*** Record excerpts ***
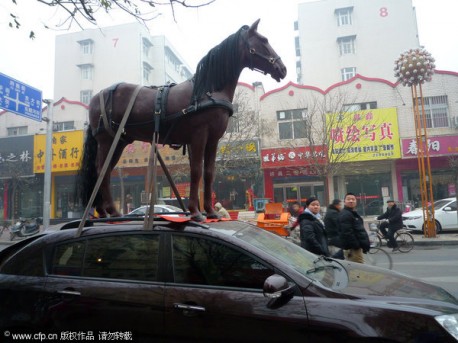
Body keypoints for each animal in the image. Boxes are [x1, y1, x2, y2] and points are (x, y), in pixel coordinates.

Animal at [78, 19, 286, 223]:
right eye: (264, 40)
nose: (282, 69)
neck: (208, 91)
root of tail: (94, 98)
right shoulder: (199, 135)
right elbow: (196, 171)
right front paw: (195, 211)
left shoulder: (212, 139)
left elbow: (208, 172)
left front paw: (211, 212)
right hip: (107, 141)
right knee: (101, 172)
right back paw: (111, 211)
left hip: (119, 141)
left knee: (104, 171)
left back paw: (104, 212)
*** End of Record excerpts ***
**Activity**
Copy each line above that contains the string "left".

**Solution below**
left shoulder: (212, 139)
left elbow: (208, 172)
left front paw: (211, 212)
left hip: (119, 141)
left knee: (104, 171)
left back paw: (104, 212)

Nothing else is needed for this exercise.